-- Opening Marker --

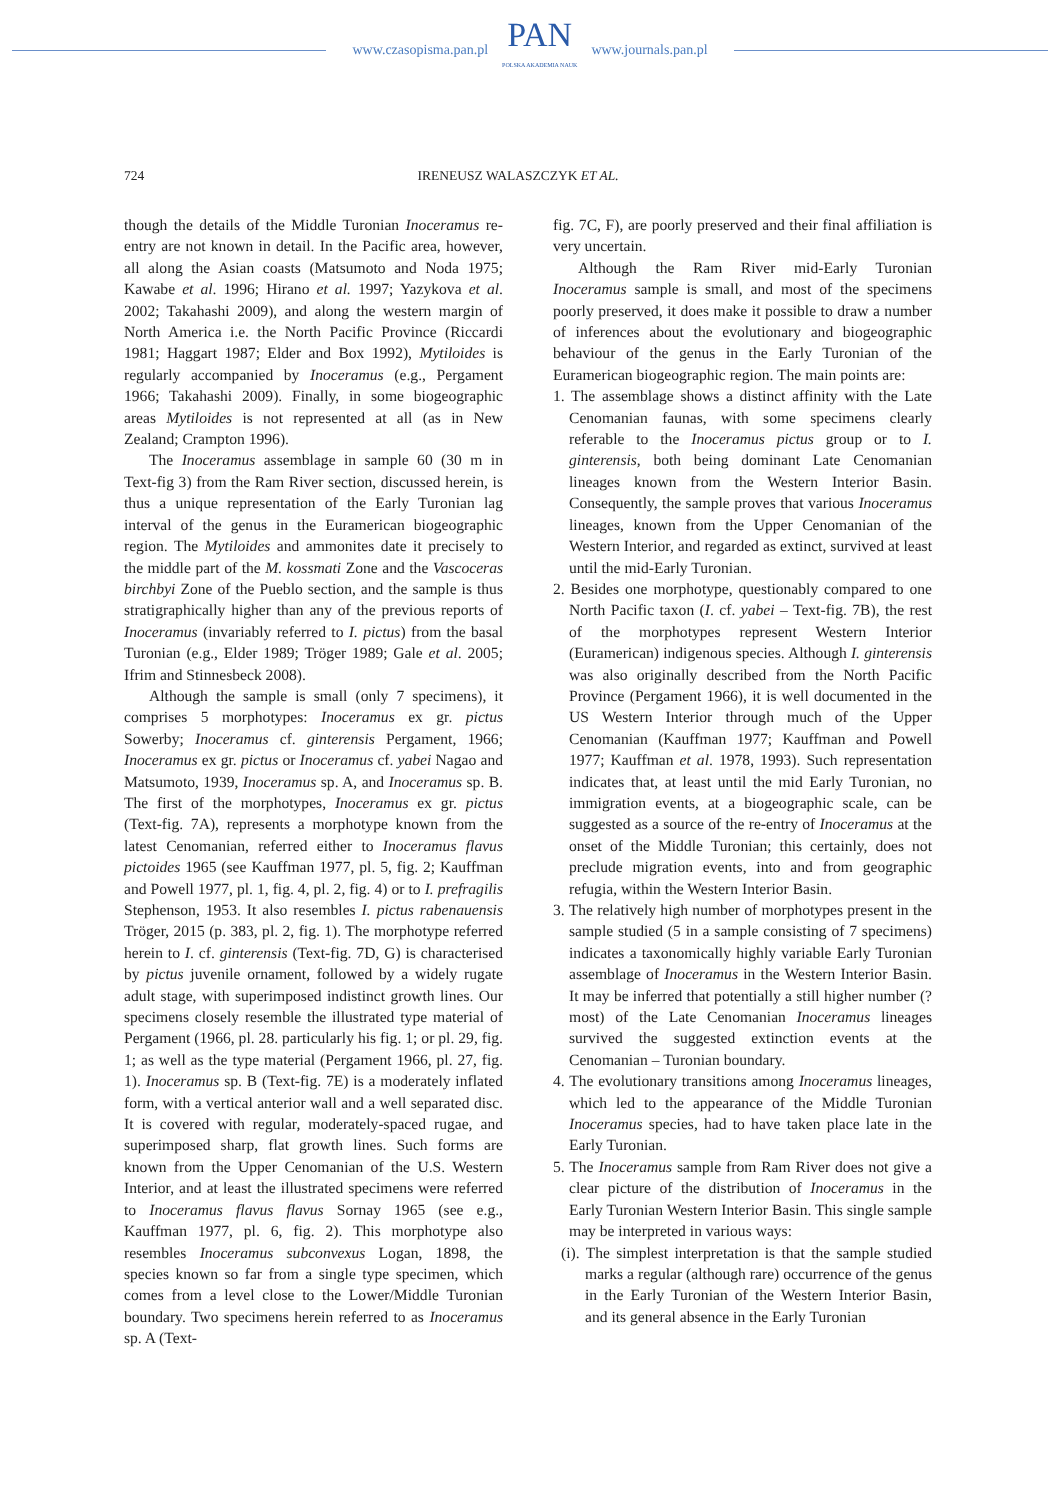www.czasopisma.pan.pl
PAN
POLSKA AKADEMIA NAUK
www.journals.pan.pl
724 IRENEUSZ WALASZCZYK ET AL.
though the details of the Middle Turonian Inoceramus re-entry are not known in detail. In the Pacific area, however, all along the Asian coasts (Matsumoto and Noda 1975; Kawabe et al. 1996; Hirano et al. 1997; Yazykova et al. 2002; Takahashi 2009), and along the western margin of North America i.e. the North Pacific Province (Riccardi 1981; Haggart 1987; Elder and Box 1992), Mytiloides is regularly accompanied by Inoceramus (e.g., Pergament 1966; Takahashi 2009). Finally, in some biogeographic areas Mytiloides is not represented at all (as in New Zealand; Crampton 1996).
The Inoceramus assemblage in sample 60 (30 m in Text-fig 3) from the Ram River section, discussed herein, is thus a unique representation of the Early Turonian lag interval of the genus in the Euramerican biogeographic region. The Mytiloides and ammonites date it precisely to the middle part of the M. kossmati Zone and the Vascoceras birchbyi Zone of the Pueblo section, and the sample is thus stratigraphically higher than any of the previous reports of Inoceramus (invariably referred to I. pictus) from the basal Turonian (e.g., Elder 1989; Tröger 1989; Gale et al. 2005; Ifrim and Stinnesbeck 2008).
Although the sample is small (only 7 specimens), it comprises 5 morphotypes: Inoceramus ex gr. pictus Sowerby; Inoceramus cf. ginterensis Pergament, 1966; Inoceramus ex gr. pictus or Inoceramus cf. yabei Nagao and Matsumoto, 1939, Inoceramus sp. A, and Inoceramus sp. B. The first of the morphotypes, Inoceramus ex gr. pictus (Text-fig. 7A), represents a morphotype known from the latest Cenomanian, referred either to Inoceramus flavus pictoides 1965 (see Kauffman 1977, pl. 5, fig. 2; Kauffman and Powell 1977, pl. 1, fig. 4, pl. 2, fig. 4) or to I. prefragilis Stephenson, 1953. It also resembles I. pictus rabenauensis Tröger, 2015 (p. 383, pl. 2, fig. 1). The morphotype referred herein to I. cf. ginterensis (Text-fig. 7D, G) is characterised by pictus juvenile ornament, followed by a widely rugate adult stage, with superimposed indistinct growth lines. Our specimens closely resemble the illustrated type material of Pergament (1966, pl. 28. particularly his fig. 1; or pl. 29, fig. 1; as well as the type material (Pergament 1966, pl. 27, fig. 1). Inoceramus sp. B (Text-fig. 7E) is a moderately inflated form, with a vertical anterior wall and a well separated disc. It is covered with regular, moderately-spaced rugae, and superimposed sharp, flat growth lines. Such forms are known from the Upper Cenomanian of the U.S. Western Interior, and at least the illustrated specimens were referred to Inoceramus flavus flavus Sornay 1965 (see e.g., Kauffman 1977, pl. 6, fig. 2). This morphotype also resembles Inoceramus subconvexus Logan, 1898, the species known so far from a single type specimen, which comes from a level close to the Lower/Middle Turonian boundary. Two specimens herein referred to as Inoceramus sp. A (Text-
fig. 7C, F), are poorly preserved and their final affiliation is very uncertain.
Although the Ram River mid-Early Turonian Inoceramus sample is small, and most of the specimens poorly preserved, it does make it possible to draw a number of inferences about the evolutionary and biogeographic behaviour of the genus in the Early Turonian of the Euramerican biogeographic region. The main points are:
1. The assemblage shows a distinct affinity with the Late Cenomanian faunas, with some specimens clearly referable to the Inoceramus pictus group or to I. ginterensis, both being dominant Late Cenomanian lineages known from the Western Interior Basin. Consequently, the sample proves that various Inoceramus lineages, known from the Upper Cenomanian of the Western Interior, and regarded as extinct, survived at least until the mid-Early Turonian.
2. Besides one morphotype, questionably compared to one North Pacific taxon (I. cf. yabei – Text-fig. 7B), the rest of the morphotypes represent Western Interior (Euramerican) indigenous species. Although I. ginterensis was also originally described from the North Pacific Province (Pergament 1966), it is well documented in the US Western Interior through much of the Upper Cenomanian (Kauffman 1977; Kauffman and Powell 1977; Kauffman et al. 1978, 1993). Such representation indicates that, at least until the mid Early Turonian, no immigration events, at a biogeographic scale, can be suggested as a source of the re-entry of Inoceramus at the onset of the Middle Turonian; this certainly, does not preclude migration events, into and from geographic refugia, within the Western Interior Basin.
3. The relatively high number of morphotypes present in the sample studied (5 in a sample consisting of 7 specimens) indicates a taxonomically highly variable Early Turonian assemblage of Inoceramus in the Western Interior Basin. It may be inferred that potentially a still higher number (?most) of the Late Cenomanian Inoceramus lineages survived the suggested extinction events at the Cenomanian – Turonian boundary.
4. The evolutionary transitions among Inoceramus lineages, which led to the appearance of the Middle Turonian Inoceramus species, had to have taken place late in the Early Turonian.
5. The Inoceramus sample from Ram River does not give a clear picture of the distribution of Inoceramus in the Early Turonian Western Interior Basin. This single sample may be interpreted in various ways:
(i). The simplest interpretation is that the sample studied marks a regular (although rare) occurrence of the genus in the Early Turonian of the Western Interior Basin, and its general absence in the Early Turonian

-- Closing Marker --

• [Task objective]:
Every entry should be repeated verbatim, with the pictures left out.

• [Answer to the exercise]:
www.czasopisma.pan.pl
PAN
POLSKA AKADEMIA NAUK
www.journals.pan.pl
724 IRENEUSZ WALASZCZYK ET AL.
though the details of the Middle Turonian Inoceramus re-entry are not known in detail. In the Pacific area, however, all along the Asian coasts (Matsumoto and Noda 1975; Kawabe et al. 1996; Hirano et al. 1997; Yazykova et al. 2002; Takahashi 2009), and along the western margin of North America i.e. the North Pacific Province (Riccardi 1981; Haggart 1987; Elder and Box 1992), Mytiloides is regularly accompanied by Inoceramus (e.g., Pergament 1966; Takahashi 2009). Finally, in some biogeographic areas Mytiloides is not represented at all (as in New Zealand; Crampton 1996).
The Inoceramus assemblage in sample 60 (30 m in Text-fig 3) from the Ram River section, discussed herein, is thus a unique representation of the Early Turonian lag interval of the genus in the Euramerican biogeographic region. The Mytiloides and ammonites date it precisely to the middle part of the M. kossmati Zone and the Vascoceras birchbyi Zone of the Pueblo section, and the sample is thus stratigraphically higher than any of the previous reports of Inoceramus (invariably referred to I. pictus) from the basal Turonian (e.g., Elder 1989; Tröger 1989; Gale et al. 2005; Ifrim and Stinnesbeck 2008).
Although the sample is small (only 7 specimens), it comprises 5 morphotypes: Inoceramus ex gr. pictus Sowerby; Inoceramus cf. ginterensis Pergament, 1966; Inoceramus ex gr. pictus or Inoceramus cf. yabei Nagao and Matsumoto, 1939, Inoceramus sp. A, and Inoceramus sp. B. The first of the morphotypes, Inoceramus ex gr. pictus (Text-fig. 7A), represents a morphotype known from the latest Cenomanian, referred either to Inoceramus flavus pictoides 1965 (see Kauffman 1977, pl. 5, fig. 2; Kauffman and Powell 1977, pl. 1, fig. 4, pl. 2, fig. 4) or to I. prefragilis Stephenson, 1953. It also resembles I. pictus rabenauensis Tröger, 2015 (p. 383, pl. 2, fig. 1). The morphotype referred herein to I. cf. ginterensis (Text-fig. 7D, G) is characterised by pictus juvenile ornament, followed by a widely rugate adult stage, with superimposed indistinct growth lines. Our specimens closely resemble the illustrated type material of Pergament (1966, pl. 28. particularly his fig. 1; or pl. 29, fig. 1; as well as the type material (Pergament 1966, pl. 27, fig. 1). Inoceramus sp. B (Text-fig. 7E) is a moderately inflated form, with a vertical anterior wall and a well separated disc. It is covered with regular, moderately-spaced rugae, and superimposed sharp, flat growth lines. Such forms are known from the Upper Cenomanian of the U.S. Western Interior, and at least the illustrated specimens were referred to Inoceramus flavus flavus Sornay 1965 (see e.g., Kauffman 1977, pl. 6, fig. 2). This morphotype also resembles Inoceramus subconvexus Logan, 1898, the species known so far from a single type specimen, which comes from a level close to the Lower/Middle Turonian boundary. Two specimens herein referred to as Inoceramus sp. A (Text-
fig. 7C, F), are poorly preserved and their final affiliation is very uncertain.
Although the Ram River mid-Early Turonian Inoceramus sample is small, and most of the specimens poorly preserved, it does make it possible to draw a number of inferences about the evolutionary and biogeographic behaviour of the genus in the Early Turonian of the Euramerican biogeographic region. The main points are:
1. The assemblage shows a distinct affinity with the Late Cenomanian faunas, with some specimens clearly referable to the Inoceramus pictus group or to I. ginterensis, both being dominant Late Cenomanian lineages known from the Western Interior Basin. Consequently, the sample proves that various Inoceramus lineages, known from the Upper Cenomanian of the Western Interior, and regarded as extinct, survived at least until the mid-Early Turonian.
2. Besides one morphotype, questionably compared to one North Pacific taxon (I. cf. yabei – Text-fig. 7B), the rest of the morphotypes represent Western Interior (Euramerican) indigenous species. Although I. ginterensis was also originally described from the North Pacific Province (Pergament 1966), it is well documented in the US Western Interior through much of the Upper Cenomanian (Kauffman 1977; Kauffman and Powell 1977; Kauffman et al. 1978, 1993). Such representation indicates that, at least until the mid Early Turonian, no immigration events, at a biogeographic scale, can be suggested as a source of the re-entry of Inoceramus at the onset of the Middle Turonian; this certainly, does not preclude migration events, into and from geographic refugia, within the Western Interior Basin.
3. The relatively high number of morphotypes present in the sample studied (5 in a sample consisting of 7 specimens) indicates a taxonomically highly variable Early Turonian assemblage of Inoceramus in the Western Interior Basin. It may be inferred that potentially a still higher number (?most) of the Late Cenomanian Inoceramus lineages survived the suggested extinction events at the Cenomanian – Turonian boundary.
4. The evolutionary transitions among Inoceramus lineages, which led to the appearance of the Middle Turonian Inoceramus species, had to have taken place late in the Early Turonian.
5. The Inoceramus sample from Ram River does not give a clear picture of the distribution of Inoceramus in the Early Turonian Western Interior Basin. This single sample may be interpreted in various ways:
(i). The simplest interpretation is that the sample studied marks a regular (although rare) occurrence of the genus in the Early Turonian of the Western Interior Basin, and its general absence in the Early Turonian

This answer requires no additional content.